Courtney Walsh pledged to help West Indies wherever possible during the two weeks he has left in Australia

Tony Cozier in Brisbane
08-Nov-2005


Corey Collymore will have Courtney Walsh to turn to for help © Getty Images
Not long after West Indies' heavy loss to Australia in the first Test on November 6, among the first words heard in a dejected dressing room were those of encouragement from Courtney Walsh, the former West Indian captain.
Walsh was asked by the coach Bennett King to lift the gloom with his presence and his support. "I was happy to have the chance to go to talk with the team," said Walsh, now in Australia on a coaching and speaking tour. "It's easier for someone who is not playing to try to talk to them rather than someone who is playing and I just tried to encourage them."
Walsh pledged to help wherever possible during the two weeks he has left in Australia. He even hoped to find a space in his schedule that would allow him to come to Melbourne, where the West Indies start a three-day match against Victoria on November 11, to "talk to them, to watch them bowl, to join them in the nets".
"The team is not as bad as the result shows but the [Australian] victory by 379 runs should not have been as easy as it came about," he said. "I think they're lacking a little bit of experience and, if all of us get behind them whenever we can, it'll be all the better for them. I certainly think that the bowlers need to have someone to keep working with them, taking them through situations," he added. "It doesn't have to be me, it doesn't have to be Mikey [Michael Holding], but somebody who can say, look, this is what I want you to try to do now, for a session or for the day or whatever."
There was also need for similar assistance for the batsmen. "I'm not trying to take away anything from anybody because what I'm hearing from the players is that Bennett King is doing a good job with getting the right work ethic and discipline and that's important," Walsh said. "But I think they need that sort of encouragement from somebody who they can believe in or look up to.
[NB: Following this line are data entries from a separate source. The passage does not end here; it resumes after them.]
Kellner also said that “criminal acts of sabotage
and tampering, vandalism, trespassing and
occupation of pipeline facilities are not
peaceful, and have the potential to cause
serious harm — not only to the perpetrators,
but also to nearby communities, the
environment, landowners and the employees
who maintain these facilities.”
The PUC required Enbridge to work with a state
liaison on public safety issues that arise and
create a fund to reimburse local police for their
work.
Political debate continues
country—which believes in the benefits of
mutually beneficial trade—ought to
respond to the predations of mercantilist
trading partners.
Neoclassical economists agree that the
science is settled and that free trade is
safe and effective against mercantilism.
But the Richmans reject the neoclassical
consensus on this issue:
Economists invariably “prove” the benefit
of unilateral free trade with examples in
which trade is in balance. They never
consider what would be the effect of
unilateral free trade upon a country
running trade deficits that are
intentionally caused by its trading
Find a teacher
Maybe they need someone like that in the batting as well."
They are recommendations the West Indies Cricket Board (WICB) need to seriously consider. They could do worse than negotiating with Walsh to immediately join the coaching staff for the remainder of the tour. When King was appointed, the WICB named Sir Garry Sobers as technical consultant. But the greatest allround player the game has known stated from the beginning he is unable to undertake overseas tours.
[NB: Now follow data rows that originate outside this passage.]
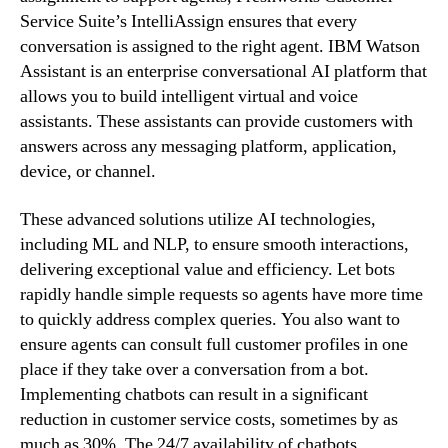
Service Suite’s IntelliAssign ensures that every
conversation is assigned to the right agent. IBM Watson
Assistant is an enterprise conversational AI platform that
allows you to build intelligent virtual and voice
assistants. These assistants can provide customers with
answers across any messaging platform, application,
device, or channel.
These advanced solutions utilize AI technologies,
including ML and NLP, to ensure smooth interactions,
delivering exceptional value and efficiency. Let bots
rapidly handle simple requests so agents have more time
to quickly address complex queries. You also want to
ensure agents can consult full customer profiles in one
place if they take over a conversation from a bot.
Implementing chatbots can result in a significant
reduction in customer service costs, sometimes by as
much as 30%. The 24/7 availability of chatbots,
King, the former head of the Australian Academy where he succeeded John Buchanan, the current Australian coach, has introduced the methods that have made Australia the most dominant team in international cricket. He had had a frenetic introduction. The disruptions caused by the protracted row between the WICB and the West Indies Players Association (WIPA) have meant 32 players have been under his charge during his year in the job.


West Indies are unlikely to play four fast bowlers who cannot bat at Hobart © Getty Images
His invitation to Walsh is a hint that he would appreciate a full-time appointment of a former West Indies cricketer with the knowledge, reputation and esteem of Sobers and Walsh. Rather than pressing them into practice and training, King preferred to give those players who wanted it the day off yesterday, presumably to quietly overcome the trauma of the stunning first Test defeat.
But five players - Corey Collymore, Daren Powell, Devon Smith, Dwayne Smith, and Denesh Ramdin - requested practice at the indoor nets at the Gabba to work on various aspects of their game and King was there to guide them through.
The team flies to Melbourne on Tuesday to prepare for the three-day match against Victoria, starting on Friday. It will give King and Shivnarine Chanderpaul, the captain, the opportunity to assess the best combination for the final two back-to-back Tests in Hobart and Adelaide that immediately follow.
It certainly won't involve four non-batting fast bowlers, as was the case in the first Test, but rather the introduction of Dwayne Bravo to bat No. 7, bowl nippy medium-pace and add speed and certainty to the fielding. He won't have long to gain the necessary form. Another allrounder, Dwayne Smith, should have his first match of the tour. It could also be his last unless he turns in a spectacular performance that would prompt his inclusion over Bravo.